■ **Document extract**:
# # # # # # #

Julia Platz-Halter is writing interesting books. While listening to talk about the plots of her various works, I say, “I want to read that one. But I also want to read that one. But I also want to read that one.” I finally decided to start my journey into her work with the novella, The New Springfield Chronicle because the premise of this one sticks out just slightly in front of the others. The idea is that a nuclear apocalypse has happened, and the only guide people have to rebuild society is the first 10 seasons of The Simpsons. After a few hundred years of society building, some kids have an idea that there is more to society than this and they try to figure out what they are missing. I thought I was pretty well versed in the Simpsons, especially the first ten seasons because they originally aired when I was a teenager. Honestly many of the references were missed by me, but I know this is not the fault of the book but the fault of the reader. I feel like one of those diehard Simpsons fans that know every episode will enjoy it even more than I did.

The execution of this story is as clever as the premise. The Quimby is using his power to restrict the freedoms in his town, by increasing the wiggums and making sure that everyone follows the rules. The hero of the story, Art, decides that he needs to figure out if there is knowledge and society beyond New Springfield, and he plans to use this to help change the suppressive culture based on only ten seasons of The Simpsons. The story moves fast, and even though the references are limited to only ten seasons, it does not feel like they are redundant or worn out. I would like to know a part of the plot that really is not explored, where the seems to be a procedure they do to keep the third child the “Maggie”, but besides a building and mention of scar tissue, there is no deep exploration (if there’s ever a sequel, I hope it’s about this.) I enjoyed the story, and it has made me start to watch the first ten seasons of the Simpsons just in case I have to use them to rebuild society in the near future.

# # # # # # #

[Stored data entries]
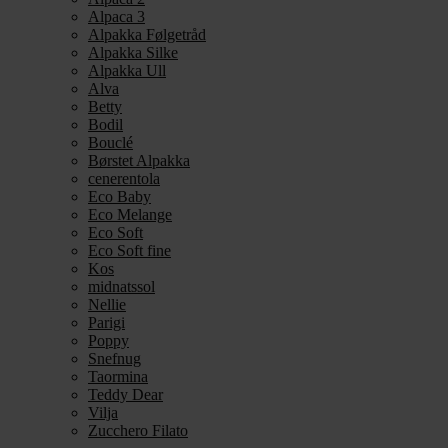
Alpaca 3
Alpakka Følgetråd
Alpakka Silke
Alpakka Ull
Alva
Betty
Bodil
Bouclé
Børstet Alpakka
cenerentola
Eco Baby
Eco Melange
Eco Soft
Eco Soft fine
Kos
midnatssol
Nellie
Parigi
Poppy
Snefnug
Taormina
Teddy Dear
Vilja
Zucchero Filato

# # # # # # #

■ **Exercise prompt**: Please reproduce the full review of The New Springfield Chronicle, word for word.

■ **Task response**:
Julia Platz-Halter is writing interesting books. While listening to talk about the plots of her various works, I say, “I want to read that one. But I also want to read that one. But I also want to read that one.” I finally decided to start my journey into her work with the novella, The New Springfield Chronicle because the premise of this one sticks out just slightly in front of the others. The idea is that a nuclear apocalypse has happened, and the only guide people have to rebuild society is the first 10 seasons of The Simpsons. After a few hundred years of society building, some kids have an idea that there is more to society than this and they try to figure out what they are missing. I thought I was pretty well versed in the Simpsons, especially the first ten seasons because they originally aired when I was a teenager. Honestly many of the references were missed by me, but I know this is not the fault of the book but the fault of the reader. I feel like one of those diehard Simpsons fans that know every episode will enjoy it even more than I did.

The execution of this story is as clever as the premise. The Quimby is using his power to restrict the freedoms in his town, by increasing the wiggums and making sure that everyone follows the rules. The hero of the story, Art, decides that he needs to figure out if there is knowledge and society beyond New Springfield, and he plans to use this to help change the suppressive culture based on only ten seasons of The Simpsons. The story moves fast, and even though the references are limited to only ten seasons, it does not feel like they are redundant or worn out. I would like to know a part of the plot that really is not explored, where the seems to be a procedure they do to keep the third child the “Maggie”, but besides a building and mention of scar tissue, there is no deep exploration (if there’s ever a sequel, I hope it’s about this.) I enjoyed the story, and it has made me start to watch the first ten seasons of the Simpsons just in case I have to use them to rebuild society in the near future.